ASSIGNED TASK
Count lines holding the string "creating" in the data that follows. Reply with one number only.

[Stored dataset items]
--*--

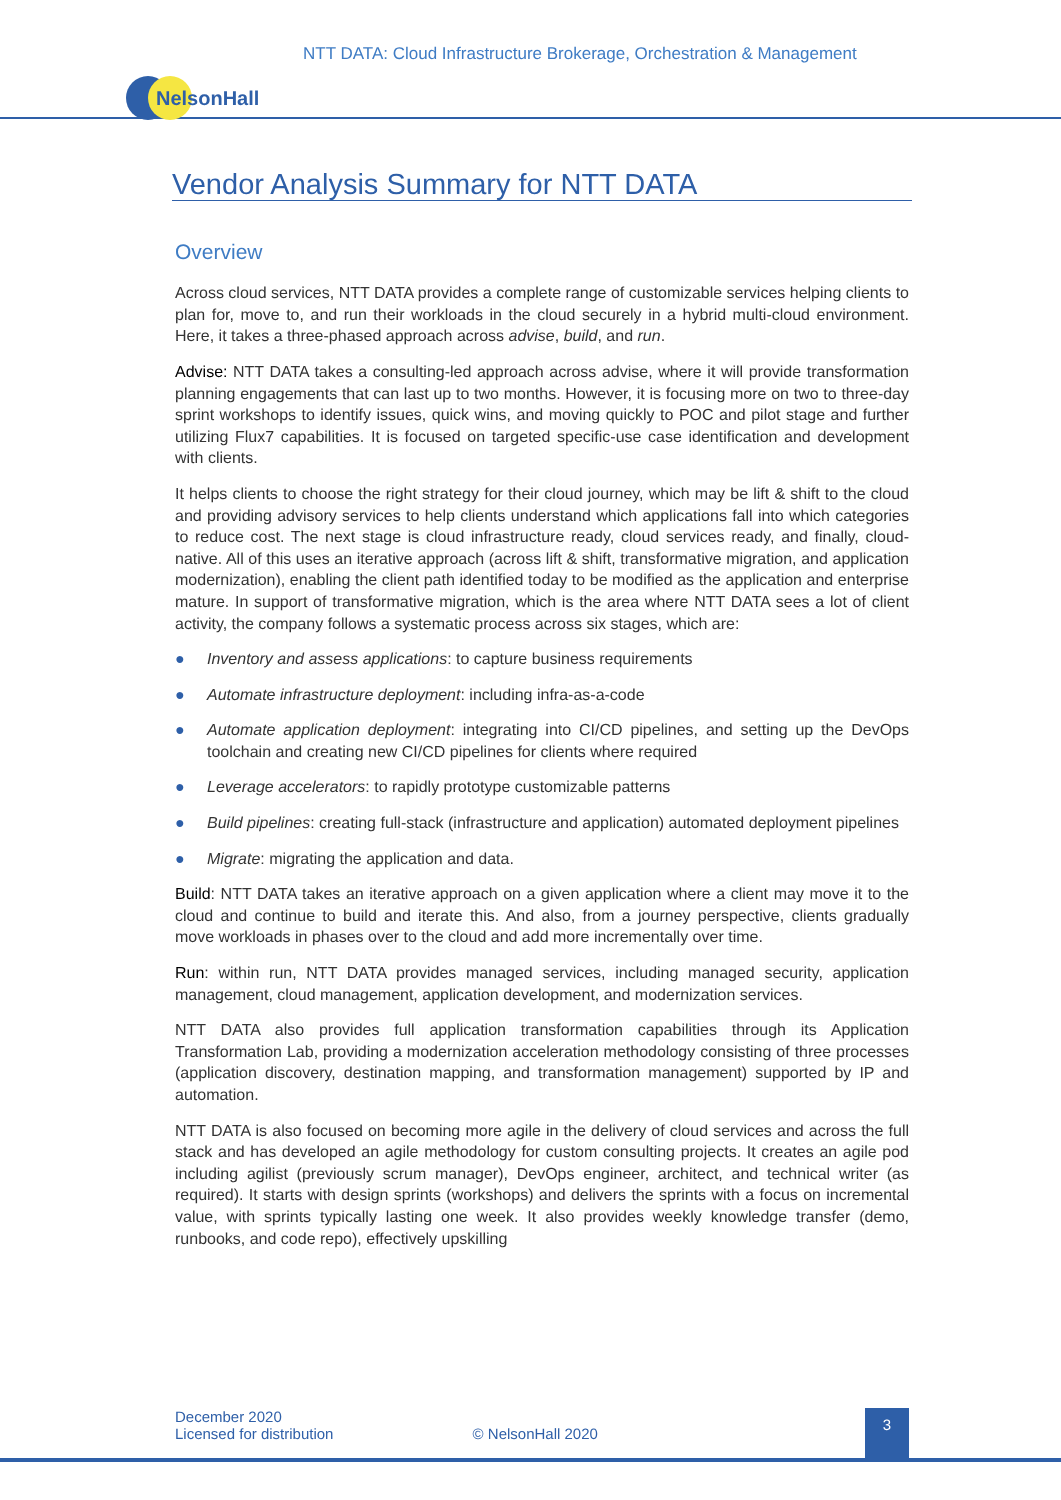NTT DATA: Cloud Infrastructure Brokerage, Orchestration & Management
NelsonHall
Vendor Analysis Summary for NTT DATA
Overview
Across cloud services, NTT DATA provides a complete range of customizable services helping clients to plan for, move to, and run their workloads in the cloud securely in a hybrid multi-cloud environment. Here, it takes a three-phased approach across advise, build, and run.
Advise: NTT DATA takes a consulting-led approach across advise, where it will provide transformation planning engagements that can last up to two months. However, it is focusing more on two to three-day sprint workshops to identify issues, quick wins, and moving quickly to POC and pilot stage and further utilizing Flux7 capabilities. It is focused on targeted specific-use case identification and development with clients.
It helps clients to choose the right strategy for their cloud journey, which may be lift & shift to the cloud and providing advisory services to help clients understand which applications fall into which categories to reduce cost. The next stage is cloud infrastructure ready, cloud services ready, and finally, cloud-native. All of this uses an iterative approach (across lift & shift, transformative migration, and application modernization), enabling the client path identified today to be modified as the application and enterprise mature. In support of transformative migration, which is the area where NTT DATA sees a lot of client activity, the company follows a systematic process across six stages, which are:
● Inventory and assess applications: to capture business requirements
● Automate infrastructure deployment: including infra-as-a-code
● Automate application deployment: integrating into CI/CD pipelines, and setting up the DevOps toolchain and creating new CI/CD pipelines for clients where required
● Leverage accelerators: to rapidly prototype customizable patterns
● Build pipelines: creating full-stack (infrastructure and application) automated deployment pipelines
● Migrate: migrating the application and data.
Build: NTT DATA takes an iterative approach on a given application where a client may move it to the cloud and continue to build and iterate this. And also, from a journey perspective, clients gradually move workloads in phases over to the cloud and add more incrementally over time.
Run: within run, NTT DATA provides managed services, including managed security, application management, cloud management, application development, and modernization services.
NTT DATA also provides full application transformation capabilities through its Application Transformation Lab, providing a modernization acceleration methodology consisting of three processes (application discovery, destination mapping, and transformation management) supported by IP and automation.
NTT DATA is also focused on becoming more agile in the delivery of cloud services and across the full stack and has developed an agile methodology for custom consulting projects. It creates an agile pod including agilist (previously scrum manager), DevOps engineer, architect, and technical writer (as required). It starts with design sprints (workshops) and delivers the sprints with a focus on incremental value, with sprints typically lasting one week. It also provides weekly knowledge transfer (demo, runbooks, and code repo), effectively upskilling
December 2020
Licensed for distribution © NelsonHall 2020
3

--*--

THE ANSWER
2